The findings come from Veeam Software’s Data Trust and Resilience Report 2026, based on interviews with more than 900 senior IT, security, and risk leaders worldwide. While 90 percent of organizations said they were confident in their ability to recover from a cyber incident within their recovery time targets, fewer than one in three ransomware victims fully recovered their data. On average, organizations retrieved just 72 percent of data affected by a ransomware attack.

The consequences of that shortfall are being felt across balance sheets and boardrooms. Among organizations that experienced a cyber incident, 42 percent reported disruption to customers, 41 percent reported financial losses or revenue impact, and 38 percent experienced extended outages of critical systems.

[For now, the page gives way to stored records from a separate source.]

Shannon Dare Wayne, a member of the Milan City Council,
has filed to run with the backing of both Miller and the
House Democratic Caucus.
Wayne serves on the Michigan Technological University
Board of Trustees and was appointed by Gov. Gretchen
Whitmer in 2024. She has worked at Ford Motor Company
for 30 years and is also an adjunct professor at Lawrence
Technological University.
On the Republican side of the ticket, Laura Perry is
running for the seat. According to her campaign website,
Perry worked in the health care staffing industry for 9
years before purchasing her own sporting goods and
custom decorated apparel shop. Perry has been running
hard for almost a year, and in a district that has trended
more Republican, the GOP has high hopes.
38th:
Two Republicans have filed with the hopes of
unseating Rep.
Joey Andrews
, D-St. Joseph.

“Confidence in recovery from a ransomware attack is high, but the data tells a different story — and AI is only widening that gap,” said Anand Eswaran, Veeam’s chief executive. “Even the most sophisticated organizations are discovering that confidence in recovery and proof of recovery are fundamentally different capabilities.”

Also Read: By the Time Your Credentials Appear in a Dump, You’re Already Behind

The report arrives as AI is rapidly complicating the data security picture. Forty-three percent of respondents said AI adoption is outpacing their organization’s ability to secure data and models, while 42 percent reported limited visibility into the AI tools and models being used across their organization. Four in ten said security policies have not yet been updated to account for AI-specific risks — and a quarter flagged shadow IT and unauthorized AI tool use as a primary concern.

The infrastructure for deploying AI, Eswaran warned, has rapidly outpaced organizations’ ability to secure it.

The report does identify a path forward. Organizations that fared better in ransomware recovery shared four common traits: clear visibility into enterprise data and AI risk; enforceable security controls rather than policy documents alone; regular, realistic recovery testing; and executive-level alignment on what “recovered” actually means. Organizations that invested in tools such as data loss prevention reported meaningfully better outcomes than those that relied on policy commitments without technical enforcement.

Budget also proved to be a reliable predictor of resilience. Organizations that increased cybersecurity spending year over year were significantly more likely to achieve full data recovery following a ransomware attack — 40 percent, compared with just 16 percent among those that did not increase budgets. Nearly half of all respondents reported year-over-year budget increases, a signal that awareness of the risk is growing even if execution remains uneven.

Also Read: What Is a Zero-Day Exploit — and Why Should You Care?

Regulatory pressure is emerging as an additional driver. A third of respondents cited regulatory shifts as a top emerging threat, a figure that nearly matches the share citing cyberattacks outright.

Veeam, which recently acquired data security firm Securiti AI, positioned the report as a call to action for business leaders to move beyond assumptions about resilience. “The organizations that will lead tomorrow,” Eswaran said, “are those proving trust, not just believing in it.”